Olahraga

Klub-klub Liga 1 Meminta Kejelasan Kompetisi

Madura United dan Borneo yang kali ini menyampaikan aspirasinya.


Klub-klub Liga 1 Meminta Kejelasan Kompetisi
PT Liga Indonesia Baru (LIB) kini sedang bersiap mengirim masukan dari klub soal keberlanjutan kompetisi ke PSSI. (PT Liga Indonesia Baru)

AKURAT.CO, Beberapa klub Liga 1 Indonesia meminta, baik PSSI (Persatuan Sepakbola Seluruh Indonesia) ataupun PT Liga Indonesia Baru (LIB) segera menyelesaikan nasib kelanjutan liga, dengan meminta izin penyelenggaraan kepada pihak Kepolisian

Saat itu PSSI dan PT LIB akan melanjutkan kompetisi pada Oktober. Jadwal pertandingan sudah dikirimkan ke seluruh peserta. Akan tetapi, dua hari jelang kickoff kompetisi kembali ditangguhkan karena belum mengantongi izin.

Presiden Borneo FC, Nabil Husein, menyarankan agar pihak penyelenggara mengantongi izin penyelenggaraan dari pihak Kepolisian, agar penundaan seperti pada Oktober lalu tak kembali terulang.

“Tentu izin (kepolisian) harus dipegang terlebih dahulu,” ujar Nabil Husein dikutip dalam laman resmi klub.

Nabil sepakat dengan usulan-usulan klub peserta lainnya yang meminta agar kompetisi musim 2020 dihentikan dan PSSI serta LIB fokus merancang musim baru.

Ia menyarankan kompetisi bisa digelar setelah Lebaran, dengan begitu semua tim memiliki waktu panjang dalam mempersiapkan diri, salah satunya negosiasi ulang dengan sponsor.

“Usul, jika bisa lebih baik setelah Lebaran. Karena klub juga perlu waktu untuk mencari sponsor, bernegosiasi dengan sponsor. Sehingga klub akan sehat ke depannya,” ujar Nabil.

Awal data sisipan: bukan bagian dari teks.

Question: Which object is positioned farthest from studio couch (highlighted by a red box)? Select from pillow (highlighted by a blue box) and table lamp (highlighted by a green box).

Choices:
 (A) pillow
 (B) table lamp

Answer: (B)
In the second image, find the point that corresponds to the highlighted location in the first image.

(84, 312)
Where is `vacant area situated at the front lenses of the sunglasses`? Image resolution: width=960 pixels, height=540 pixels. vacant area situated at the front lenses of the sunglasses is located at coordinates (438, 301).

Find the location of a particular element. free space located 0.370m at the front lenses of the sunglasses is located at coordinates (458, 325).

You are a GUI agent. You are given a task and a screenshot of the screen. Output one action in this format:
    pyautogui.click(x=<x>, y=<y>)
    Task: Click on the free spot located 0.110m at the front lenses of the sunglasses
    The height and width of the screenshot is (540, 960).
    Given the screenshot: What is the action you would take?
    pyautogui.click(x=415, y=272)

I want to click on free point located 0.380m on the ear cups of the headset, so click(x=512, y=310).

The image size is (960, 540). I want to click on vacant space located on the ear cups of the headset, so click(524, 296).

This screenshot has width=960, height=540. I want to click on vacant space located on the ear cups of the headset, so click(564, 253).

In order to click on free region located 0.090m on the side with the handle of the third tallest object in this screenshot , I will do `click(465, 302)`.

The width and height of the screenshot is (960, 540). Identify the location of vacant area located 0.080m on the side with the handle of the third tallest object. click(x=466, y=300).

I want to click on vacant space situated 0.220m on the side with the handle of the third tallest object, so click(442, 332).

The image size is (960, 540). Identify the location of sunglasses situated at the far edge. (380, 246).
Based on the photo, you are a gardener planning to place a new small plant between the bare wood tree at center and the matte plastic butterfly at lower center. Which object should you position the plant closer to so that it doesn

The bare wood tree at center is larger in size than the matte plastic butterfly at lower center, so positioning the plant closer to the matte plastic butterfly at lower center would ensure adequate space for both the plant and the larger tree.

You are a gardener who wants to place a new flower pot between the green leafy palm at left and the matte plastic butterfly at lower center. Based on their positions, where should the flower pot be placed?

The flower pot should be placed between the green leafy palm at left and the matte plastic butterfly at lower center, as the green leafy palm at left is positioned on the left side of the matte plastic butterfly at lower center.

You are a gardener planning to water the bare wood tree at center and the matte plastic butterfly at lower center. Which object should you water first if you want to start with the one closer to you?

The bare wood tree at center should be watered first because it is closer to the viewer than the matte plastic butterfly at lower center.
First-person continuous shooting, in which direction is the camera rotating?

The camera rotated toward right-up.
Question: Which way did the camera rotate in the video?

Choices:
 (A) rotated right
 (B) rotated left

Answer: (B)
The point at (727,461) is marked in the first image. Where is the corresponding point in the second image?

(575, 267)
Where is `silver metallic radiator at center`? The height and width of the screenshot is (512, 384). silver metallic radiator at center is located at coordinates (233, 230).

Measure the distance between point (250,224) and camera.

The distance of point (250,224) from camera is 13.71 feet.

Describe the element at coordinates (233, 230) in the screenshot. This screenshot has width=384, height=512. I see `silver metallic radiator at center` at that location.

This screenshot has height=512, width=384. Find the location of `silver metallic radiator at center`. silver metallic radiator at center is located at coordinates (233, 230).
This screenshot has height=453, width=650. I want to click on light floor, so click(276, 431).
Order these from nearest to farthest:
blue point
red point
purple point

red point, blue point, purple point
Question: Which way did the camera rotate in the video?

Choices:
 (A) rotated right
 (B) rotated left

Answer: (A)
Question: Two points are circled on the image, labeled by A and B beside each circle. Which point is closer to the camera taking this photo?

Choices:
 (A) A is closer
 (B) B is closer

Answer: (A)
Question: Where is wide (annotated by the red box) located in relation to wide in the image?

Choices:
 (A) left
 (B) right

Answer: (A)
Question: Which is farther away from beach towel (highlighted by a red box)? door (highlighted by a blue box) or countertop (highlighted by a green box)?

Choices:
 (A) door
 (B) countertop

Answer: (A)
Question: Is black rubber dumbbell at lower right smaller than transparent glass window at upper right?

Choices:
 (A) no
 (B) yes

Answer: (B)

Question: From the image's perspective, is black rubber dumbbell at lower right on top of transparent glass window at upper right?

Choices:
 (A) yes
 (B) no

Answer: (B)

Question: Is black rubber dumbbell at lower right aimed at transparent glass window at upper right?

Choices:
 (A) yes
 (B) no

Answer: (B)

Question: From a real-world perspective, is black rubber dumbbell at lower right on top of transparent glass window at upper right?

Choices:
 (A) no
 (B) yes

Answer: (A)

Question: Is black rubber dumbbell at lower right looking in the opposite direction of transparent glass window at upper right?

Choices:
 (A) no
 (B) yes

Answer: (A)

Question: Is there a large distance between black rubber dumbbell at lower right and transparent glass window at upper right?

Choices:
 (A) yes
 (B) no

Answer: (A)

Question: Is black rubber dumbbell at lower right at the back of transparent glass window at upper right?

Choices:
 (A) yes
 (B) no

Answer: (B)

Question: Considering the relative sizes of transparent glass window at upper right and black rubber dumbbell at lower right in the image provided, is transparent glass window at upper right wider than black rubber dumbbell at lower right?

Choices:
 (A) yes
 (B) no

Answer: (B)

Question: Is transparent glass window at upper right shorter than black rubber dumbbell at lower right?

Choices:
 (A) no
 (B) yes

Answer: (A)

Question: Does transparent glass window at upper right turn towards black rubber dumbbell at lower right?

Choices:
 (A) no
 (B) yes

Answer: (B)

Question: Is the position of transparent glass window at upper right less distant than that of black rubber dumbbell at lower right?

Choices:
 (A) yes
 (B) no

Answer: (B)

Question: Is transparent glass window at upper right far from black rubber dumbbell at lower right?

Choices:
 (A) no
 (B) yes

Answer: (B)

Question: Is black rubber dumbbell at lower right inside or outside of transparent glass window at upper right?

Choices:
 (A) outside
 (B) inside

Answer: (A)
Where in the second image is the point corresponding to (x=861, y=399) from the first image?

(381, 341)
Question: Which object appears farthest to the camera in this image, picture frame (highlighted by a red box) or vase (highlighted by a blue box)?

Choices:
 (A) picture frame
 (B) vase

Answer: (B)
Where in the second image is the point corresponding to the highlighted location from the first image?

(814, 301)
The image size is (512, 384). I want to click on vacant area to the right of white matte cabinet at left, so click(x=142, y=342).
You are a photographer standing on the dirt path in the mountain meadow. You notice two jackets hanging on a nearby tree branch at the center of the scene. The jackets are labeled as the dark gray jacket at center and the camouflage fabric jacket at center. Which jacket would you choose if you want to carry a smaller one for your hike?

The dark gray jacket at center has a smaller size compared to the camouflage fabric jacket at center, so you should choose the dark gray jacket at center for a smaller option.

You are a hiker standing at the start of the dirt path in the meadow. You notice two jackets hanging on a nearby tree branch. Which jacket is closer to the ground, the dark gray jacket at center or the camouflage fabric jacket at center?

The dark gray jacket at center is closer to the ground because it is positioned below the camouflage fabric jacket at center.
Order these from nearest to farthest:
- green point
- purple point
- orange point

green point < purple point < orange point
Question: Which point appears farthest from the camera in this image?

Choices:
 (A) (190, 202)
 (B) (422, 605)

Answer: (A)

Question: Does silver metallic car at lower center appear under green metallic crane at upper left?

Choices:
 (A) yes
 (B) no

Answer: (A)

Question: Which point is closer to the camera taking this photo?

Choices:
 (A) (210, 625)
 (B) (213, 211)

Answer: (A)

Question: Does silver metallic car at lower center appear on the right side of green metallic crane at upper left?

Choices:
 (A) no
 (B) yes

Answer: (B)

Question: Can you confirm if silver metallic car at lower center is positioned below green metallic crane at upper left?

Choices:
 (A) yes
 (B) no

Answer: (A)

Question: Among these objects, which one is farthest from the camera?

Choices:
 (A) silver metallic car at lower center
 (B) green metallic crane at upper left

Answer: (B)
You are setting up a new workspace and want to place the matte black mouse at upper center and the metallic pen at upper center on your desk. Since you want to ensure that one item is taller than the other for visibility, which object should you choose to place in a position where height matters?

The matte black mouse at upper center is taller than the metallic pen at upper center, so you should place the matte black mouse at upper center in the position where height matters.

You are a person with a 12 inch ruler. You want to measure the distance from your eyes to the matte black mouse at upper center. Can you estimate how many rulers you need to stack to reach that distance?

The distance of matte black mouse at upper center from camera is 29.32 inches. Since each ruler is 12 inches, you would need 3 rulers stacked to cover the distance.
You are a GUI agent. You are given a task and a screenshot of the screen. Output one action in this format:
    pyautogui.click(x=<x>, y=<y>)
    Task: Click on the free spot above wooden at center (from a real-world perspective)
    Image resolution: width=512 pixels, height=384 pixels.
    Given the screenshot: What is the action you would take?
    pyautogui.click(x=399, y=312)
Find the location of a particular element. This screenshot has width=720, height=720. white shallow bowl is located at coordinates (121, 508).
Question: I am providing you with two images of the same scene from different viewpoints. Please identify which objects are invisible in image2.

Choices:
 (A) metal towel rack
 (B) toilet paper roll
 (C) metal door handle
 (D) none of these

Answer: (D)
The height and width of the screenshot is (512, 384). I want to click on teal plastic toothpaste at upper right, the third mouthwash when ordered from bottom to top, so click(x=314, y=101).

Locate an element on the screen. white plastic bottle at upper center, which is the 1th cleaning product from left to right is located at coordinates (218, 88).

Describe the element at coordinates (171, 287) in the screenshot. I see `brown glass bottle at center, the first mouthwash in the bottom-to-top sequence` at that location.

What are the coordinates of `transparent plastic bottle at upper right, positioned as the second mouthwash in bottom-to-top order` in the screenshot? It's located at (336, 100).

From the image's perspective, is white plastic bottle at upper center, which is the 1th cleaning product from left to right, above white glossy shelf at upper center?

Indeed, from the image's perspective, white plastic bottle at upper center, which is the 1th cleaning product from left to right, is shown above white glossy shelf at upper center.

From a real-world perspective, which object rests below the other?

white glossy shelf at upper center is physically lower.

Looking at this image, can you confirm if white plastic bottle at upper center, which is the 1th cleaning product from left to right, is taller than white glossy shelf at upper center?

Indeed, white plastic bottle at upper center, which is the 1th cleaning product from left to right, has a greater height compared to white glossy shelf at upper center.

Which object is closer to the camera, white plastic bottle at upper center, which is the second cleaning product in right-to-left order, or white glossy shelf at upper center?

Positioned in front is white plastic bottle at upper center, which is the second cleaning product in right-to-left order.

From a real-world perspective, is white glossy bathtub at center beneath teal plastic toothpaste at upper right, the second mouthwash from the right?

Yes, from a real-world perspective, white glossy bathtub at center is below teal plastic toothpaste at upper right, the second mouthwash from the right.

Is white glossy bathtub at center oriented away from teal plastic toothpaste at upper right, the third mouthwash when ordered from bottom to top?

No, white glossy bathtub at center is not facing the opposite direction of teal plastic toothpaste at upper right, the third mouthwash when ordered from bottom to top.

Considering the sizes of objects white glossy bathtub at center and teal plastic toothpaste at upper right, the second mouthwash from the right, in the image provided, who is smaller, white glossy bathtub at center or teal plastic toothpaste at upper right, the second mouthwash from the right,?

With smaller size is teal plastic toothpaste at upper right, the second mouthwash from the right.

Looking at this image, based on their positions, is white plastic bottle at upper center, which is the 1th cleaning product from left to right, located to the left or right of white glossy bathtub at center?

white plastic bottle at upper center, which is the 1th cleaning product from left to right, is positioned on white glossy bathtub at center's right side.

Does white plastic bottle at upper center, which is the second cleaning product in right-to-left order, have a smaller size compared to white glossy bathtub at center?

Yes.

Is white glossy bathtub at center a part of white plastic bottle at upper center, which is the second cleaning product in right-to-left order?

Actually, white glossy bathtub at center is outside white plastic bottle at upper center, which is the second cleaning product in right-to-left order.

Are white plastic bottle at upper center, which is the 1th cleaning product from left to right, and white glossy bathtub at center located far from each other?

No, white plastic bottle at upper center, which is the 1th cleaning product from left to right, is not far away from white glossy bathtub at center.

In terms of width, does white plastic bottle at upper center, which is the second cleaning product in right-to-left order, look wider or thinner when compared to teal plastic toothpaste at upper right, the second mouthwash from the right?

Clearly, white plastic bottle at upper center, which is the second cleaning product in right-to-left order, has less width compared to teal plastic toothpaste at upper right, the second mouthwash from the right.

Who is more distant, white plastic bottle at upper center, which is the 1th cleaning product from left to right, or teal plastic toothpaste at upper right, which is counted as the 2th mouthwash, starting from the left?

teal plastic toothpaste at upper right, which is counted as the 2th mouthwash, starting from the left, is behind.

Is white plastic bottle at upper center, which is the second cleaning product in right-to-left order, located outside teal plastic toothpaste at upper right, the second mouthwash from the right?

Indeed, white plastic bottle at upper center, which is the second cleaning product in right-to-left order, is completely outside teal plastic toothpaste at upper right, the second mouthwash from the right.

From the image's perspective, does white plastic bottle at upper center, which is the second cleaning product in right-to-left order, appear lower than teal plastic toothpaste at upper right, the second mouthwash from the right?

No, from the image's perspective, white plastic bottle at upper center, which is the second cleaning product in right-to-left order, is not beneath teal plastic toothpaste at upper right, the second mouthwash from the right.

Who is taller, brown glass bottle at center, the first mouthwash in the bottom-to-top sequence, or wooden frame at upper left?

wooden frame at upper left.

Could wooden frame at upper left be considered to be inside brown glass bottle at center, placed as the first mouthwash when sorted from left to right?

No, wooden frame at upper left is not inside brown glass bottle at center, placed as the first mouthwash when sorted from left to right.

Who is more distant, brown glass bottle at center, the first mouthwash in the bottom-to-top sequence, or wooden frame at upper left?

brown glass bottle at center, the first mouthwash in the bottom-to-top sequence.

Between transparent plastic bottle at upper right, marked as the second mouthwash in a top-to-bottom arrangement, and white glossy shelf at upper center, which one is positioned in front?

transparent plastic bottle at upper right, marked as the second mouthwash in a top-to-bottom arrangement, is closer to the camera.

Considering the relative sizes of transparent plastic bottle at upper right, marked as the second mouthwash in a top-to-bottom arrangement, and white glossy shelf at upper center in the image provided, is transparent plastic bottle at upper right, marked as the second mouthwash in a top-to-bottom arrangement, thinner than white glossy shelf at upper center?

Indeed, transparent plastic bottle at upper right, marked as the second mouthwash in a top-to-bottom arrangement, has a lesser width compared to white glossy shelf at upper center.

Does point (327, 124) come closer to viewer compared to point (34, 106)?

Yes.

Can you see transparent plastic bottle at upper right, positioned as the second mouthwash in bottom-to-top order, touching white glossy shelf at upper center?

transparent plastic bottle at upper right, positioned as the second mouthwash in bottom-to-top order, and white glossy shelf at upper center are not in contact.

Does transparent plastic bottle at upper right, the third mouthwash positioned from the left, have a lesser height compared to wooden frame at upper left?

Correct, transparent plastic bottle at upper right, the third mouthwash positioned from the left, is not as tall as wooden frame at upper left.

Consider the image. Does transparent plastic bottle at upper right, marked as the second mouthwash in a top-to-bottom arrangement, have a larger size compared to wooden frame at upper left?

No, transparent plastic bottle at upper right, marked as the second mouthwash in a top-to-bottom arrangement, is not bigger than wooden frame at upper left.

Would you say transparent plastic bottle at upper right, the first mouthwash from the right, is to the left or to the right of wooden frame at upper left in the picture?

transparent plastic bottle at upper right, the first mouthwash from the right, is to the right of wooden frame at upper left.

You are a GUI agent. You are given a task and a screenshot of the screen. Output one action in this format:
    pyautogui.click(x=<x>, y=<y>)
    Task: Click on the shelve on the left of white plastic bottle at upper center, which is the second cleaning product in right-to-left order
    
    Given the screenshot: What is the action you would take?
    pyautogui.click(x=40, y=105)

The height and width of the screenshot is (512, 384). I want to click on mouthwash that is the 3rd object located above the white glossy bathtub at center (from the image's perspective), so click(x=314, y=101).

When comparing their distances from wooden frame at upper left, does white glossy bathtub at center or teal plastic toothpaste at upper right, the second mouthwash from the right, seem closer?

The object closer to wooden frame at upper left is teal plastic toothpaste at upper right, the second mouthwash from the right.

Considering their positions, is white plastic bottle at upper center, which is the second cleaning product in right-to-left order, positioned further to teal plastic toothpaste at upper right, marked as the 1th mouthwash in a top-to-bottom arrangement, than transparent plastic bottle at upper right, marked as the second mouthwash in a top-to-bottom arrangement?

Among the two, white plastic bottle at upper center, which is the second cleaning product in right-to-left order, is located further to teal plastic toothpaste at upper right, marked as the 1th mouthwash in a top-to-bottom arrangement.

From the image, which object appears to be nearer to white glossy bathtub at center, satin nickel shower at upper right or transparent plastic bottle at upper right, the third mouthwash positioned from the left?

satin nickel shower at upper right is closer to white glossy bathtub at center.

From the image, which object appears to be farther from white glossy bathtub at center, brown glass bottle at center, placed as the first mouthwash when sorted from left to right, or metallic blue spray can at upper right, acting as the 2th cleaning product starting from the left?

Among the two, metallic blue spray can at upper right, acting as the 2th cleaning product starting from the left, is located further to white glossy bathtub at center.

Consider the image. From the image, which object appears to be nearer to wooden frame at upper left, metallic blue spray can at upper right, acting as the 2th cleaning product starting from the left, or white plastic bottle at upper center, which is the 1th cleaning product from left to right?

Menurutnya, apabila PSSI tetap melanjutkan liga musim 2020, bakal berdampak ke berbagai aspek. Saat ini hampir seluruh klub ditinggal para pemain asingnya. Persiapan juga sangat mepet, dan para pemain tak akan memberikan penampilan terbaiknya.

“Apabila dipaksakan untuk bergulir musim 2020, akan banyak efek nantinya, salah satunya tidak adanya energi atau antusias dalam menjalankan pertandingan. Alangkah lebih baik untuk buat kompetisi baru dengan tatanan yang baik,” katanya.